It’s not quick, there’s the immediate oddness of something out of place, but then you figure out what it is. It’s gone. Well, maybe not gone but it’s not where you left it. That’s the one thing you know for sure. Not where it ought to be. You doubt yourself at first, “well it didn’t just walk off”. You look in all the normal places. Maybe it got washed. Or… maybe it got put away, or stashed here? Finally you are looking in the abnormal places. Every cabinet, every drawer. You check and recheck because, obviously… things don’t just grow legs. Maybe it fell down back here.
So you look under stuff. Around stuff. On top of things. Inside containers. You look in unexpected places, places it would make no sense to find the lost item. But you are hoping now because you don’t want to accept that it has happened again. The feeling starts to creep into the bottom of your stomach, and you double search everything you already searched. You start creating elaborate secret areas maybe you haven’t checked. Maybe you should check the trash bag in the can, see if it fell in there. Maybe you should check the bags of trash outside to make sure it didn’t go out before you noticed. Maybe you should wash the muck from your hands and check all the drawers again.
Accepting that someone stole something from you is sickening. It is not the happenstance of a car change tray theft, the suddenness of a pickpocketing, or the abstractness of an identity theft; a burglarization in the place you sleep. While you were away from your house, somebody perused at leisure, coveted, and finally took their choice of your possessions. Just up and decided it was theirs. They deserved it more than you did, or need it more, or just wanted it more, or maybe just fuck you for not being here to stop them. Whatever the reason, it was theirs now and not yours. It has been taken.
It does not end. Ever. You wonder after that thing you lost every time you lose something new to theft. You add it to the tally. Things that people thought I did not deserve. Things people believed I could live without but they could not, charitably.
My home was burglarized twice when I was a child, once when I was too young to remember and once that I discovered, a bicycle stolen and recovered, a car stolen once, recovered months later after I had moved to another state and left for the state to deal with, and a significant sum (to the person who was losing it) of money stolen twice, and my dignity stolen, once very publicly.

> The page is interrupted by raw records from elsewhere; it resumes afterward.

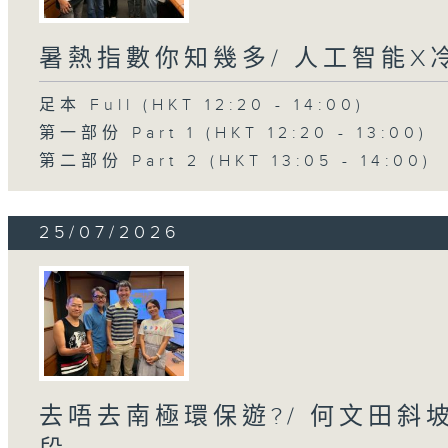
暑熱指數你知幾多/ 人工智能X
足本 Full (HKT 12:20 - 14:00)
第一部份 Part 1 (HKT 12:20 - 13:00)
第二部份 Part 2 (HKT 13:05 - 14:00)
25/07/2026
去唔去南極環保遊?/ 何文田斜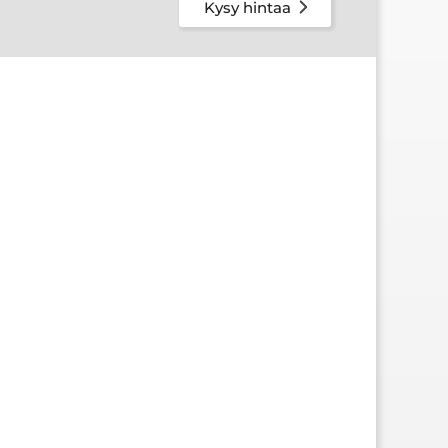
Kysy hintaa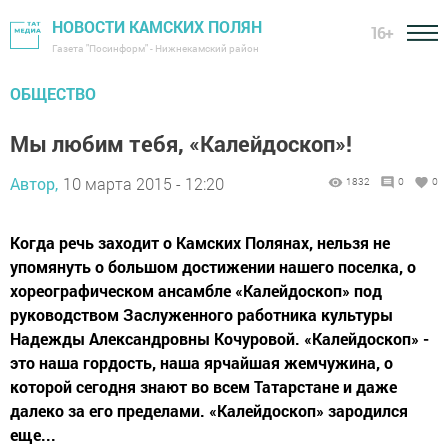
НОВОСТИ КАМСКИХ ПОЛЯН
16+
Газета "Посинформ" - Нижнекамский район
ОБЩЕСТВО
Мы любим тебя, «Калейдоскоп»!
Автор,
10 марта 2015 - 12:20
1832
0
0
Когда речь заходит о Камских Полянах, нельзя не
упомянуть о большом достижении нашего поселка, о
хореографическом ансамбле «Калейдоскоп» под
руководством Заслуженного работника культуры
Надежды Александровны Кочуровой. «Калейдоскоп» -
это наша гордость, наша ярчайшая жемчужина, о
которой сегодня знают во всем Татарстане и даже
далеко за его пределами. «Калейдоскоп» зародился
еще...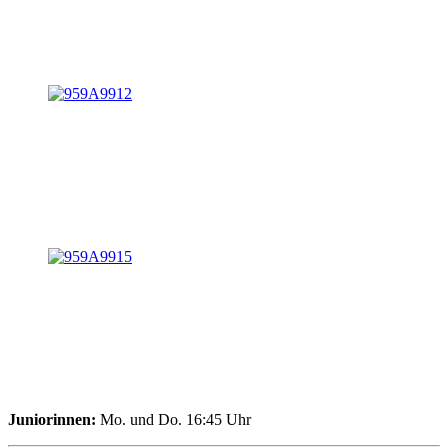
Juniorinnen:
Mo. und Do. 16:45 Uhr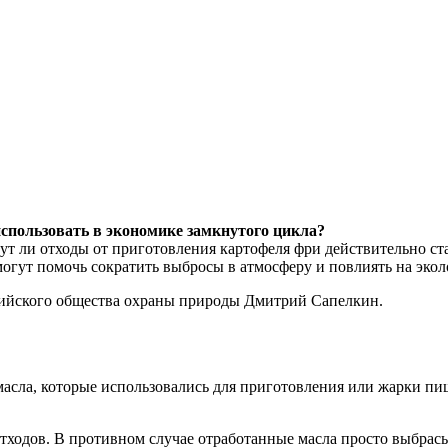
спользовать в экономике замкнутого цикла?
т ли отходы от приготовления картофеля фри действительно ст
могут помочь сократить выбросы в атмосферу и повлиять на экол
ссийского общества охраны природы Дмитрий Сапелкин.
масла, которые использовались для приготовления или жарки пи
тходов. В противном случае отработанные масла просто выбрасы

These thefts uniformly happened while I slept or was at play. Each time it is a fresh shame, and one without recompense. There is no assailant to fight back against and the chances of the police finding who did it or what they took is about the same as the thieves growing some kind of moral fiber and returning the item themselves. Each time upon realizing what had happened, my stomach upturned, my adrenaline dumped, and I found myself utterly without outlet for my rage or my sadness. Today I simply shuddered in my kitchen, shifting my weight from foot to foot, sweating that piss on hot metal smell through the armpits of my shirt and clenching my fists. Without outlet.
In each case, there was nobody who cared as much as me and nobody to ask to repay. Since my first experience with the parlor trick of contacting the police to report a burglary, naively calling the station for an update a week later, a month, I have been disabused of the notion that there is a step two. There is only the maddening, sometimes-still-wondering-what-else-was-stolen-but-went-unnoticed stomach clenching shame of it.
I spent years letting these accumulated losses, my tally, turn me into a nobody, a person who stayed at home all the time, to protect his things. I had decided the decadence of letting my guard down for a moment must be a sin, because surely I was punished. It must be that the world saw my weakness and exploited it. I spent years turning into a nobody, with no friends to trust too far. With nobody to love so nobody could break my heart. A nobody with nothing worth having so nobody else would be tempted to steal it. A person so paranoid of the ill intentions of anybody not family, not kin, that I alienated everyone around me for a decade, clinging to a thief and manipulator I had adopted as kin, who helped keep me isolated and empty. Barren. And I thought that was freedom. It is a kind of freedom. The low down freedom of having nothing. Nothing ain’t worth nothing, but it’s free.
But now I have things. I always have, really, but I know it now. The shining light of my romantic partnership, the empowering and enriching nature of meditation and prayer, and my burgeoning understanding of what good friends do for one another has scoured my shitty myopic vision of freedom and liberty clear. It has scorched into my forebrain the meaning of words, beyond their literary definition. The meanings of worth, and of self-worth. Of protection and of sanctity. And of theft. What it truly is, which is disrespect made real. And the only thing you can really do in this life to make sure your precious things are not taken is to keep _them_ away from people who don’t respect _you_.